- EXERCISE AIM -
Your copy of the entries below should hold exactly the lines from the one containing "US Dental H3al5h Care Syst3m" to the one containing "project managers, and", inclusive, and no pictures.

START RECORDS SUPPLIED

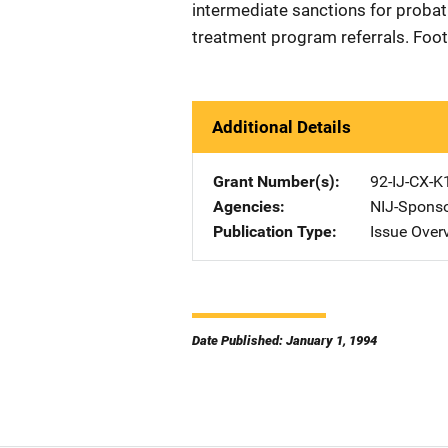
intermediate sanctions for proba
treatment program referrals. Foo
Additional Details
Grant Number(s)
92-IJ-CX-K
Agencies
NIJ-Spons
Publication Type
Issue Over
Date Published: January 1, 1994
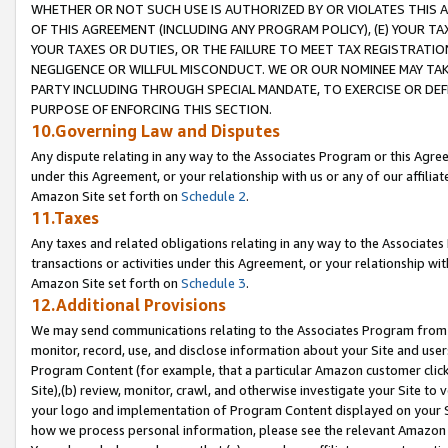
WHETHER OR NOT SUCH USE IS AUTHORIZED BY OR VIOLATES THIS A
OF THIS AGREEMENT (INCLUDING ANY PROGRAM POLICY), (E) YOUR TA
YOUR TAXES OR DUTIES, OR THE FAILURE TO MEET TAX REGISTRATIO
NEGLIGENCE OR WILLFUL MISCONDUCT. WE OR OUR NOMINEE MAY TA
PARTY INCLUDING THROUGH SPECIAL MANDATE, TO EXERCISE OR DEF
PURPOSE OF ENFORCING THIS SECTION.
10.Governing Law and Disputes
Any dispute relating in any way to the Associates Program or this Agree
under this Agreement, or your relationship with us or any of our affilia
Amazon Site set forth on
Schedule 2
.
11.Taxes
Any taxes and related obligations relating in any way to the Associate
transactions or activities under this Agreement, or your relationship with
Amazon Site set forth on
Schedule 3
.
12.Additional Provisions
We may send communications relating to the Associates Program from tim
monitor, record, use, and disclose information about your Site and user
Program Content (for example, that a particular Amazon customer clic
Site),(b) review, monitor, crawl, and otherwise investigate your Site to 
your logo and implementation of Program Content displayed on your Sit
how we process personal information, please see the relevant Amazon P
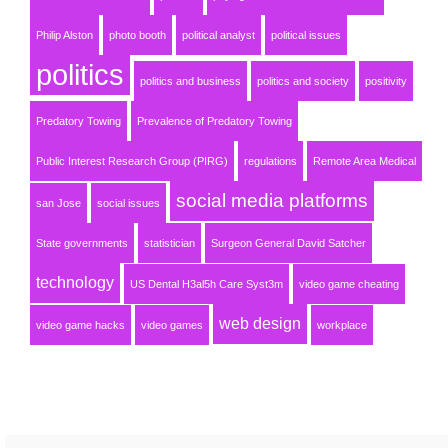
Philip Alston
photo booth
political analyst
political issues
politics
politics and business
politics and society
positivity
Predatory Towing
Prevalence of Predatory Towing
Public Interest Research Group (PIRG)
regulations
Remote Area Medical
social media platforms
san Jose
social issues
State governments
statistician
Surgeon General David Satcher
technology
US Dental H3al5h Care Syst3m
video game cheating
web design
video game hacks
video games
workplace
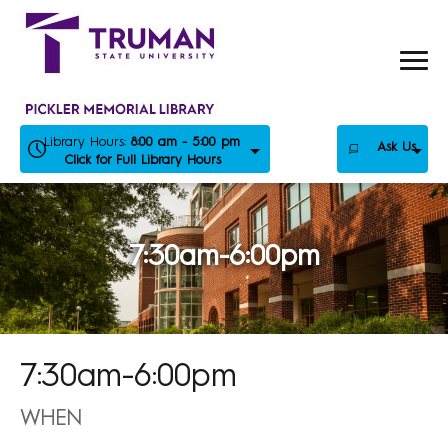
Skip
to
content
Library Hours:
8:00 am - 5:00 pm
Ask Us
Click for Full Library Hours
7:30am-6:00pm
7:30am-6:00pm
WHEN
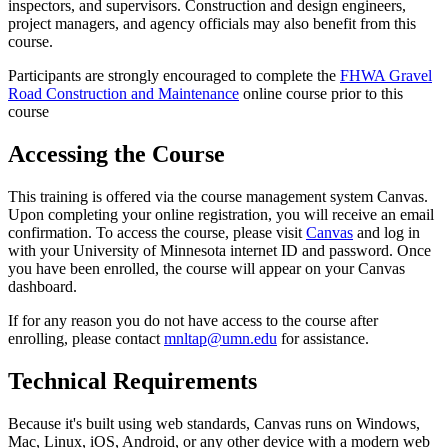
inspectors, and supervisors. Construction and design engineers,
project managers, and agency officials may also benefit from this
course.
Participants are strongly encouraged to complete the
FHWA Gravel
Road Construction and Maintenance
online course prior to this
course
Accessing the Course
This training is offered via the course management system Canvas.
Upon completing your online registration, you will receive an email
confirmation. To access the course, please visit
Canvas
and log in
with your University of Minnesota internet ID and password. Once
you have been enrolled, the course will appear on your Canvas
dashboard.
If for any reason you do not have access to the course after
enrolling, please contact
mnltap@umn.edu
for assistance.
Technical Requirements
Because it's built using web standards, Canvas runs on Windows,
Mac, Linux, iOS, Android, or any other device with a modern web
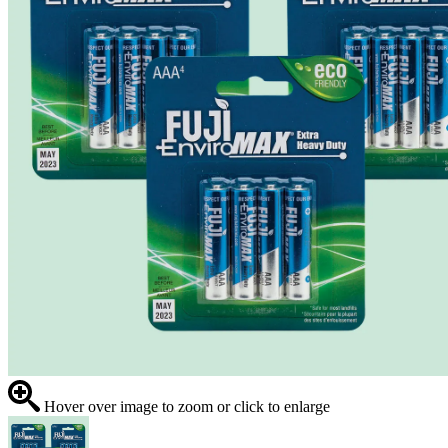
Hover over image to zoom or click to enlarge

END RECORDS SUPPLIED

- SOLUTION -
US Dental H3al5h Care Syst3m
video game cheating
web design
video game hacks
video games
workplace
Skip
to
content
Library Hours:
8:00 am - 5:00 pm
Ask Us
Click for Full Library Hours
7:30am-6:00pm
7:30am-6:00pm
WHEN
inspectors, and supervisors. Construction and design engineers,
project managers, and agency officials may also benefit from this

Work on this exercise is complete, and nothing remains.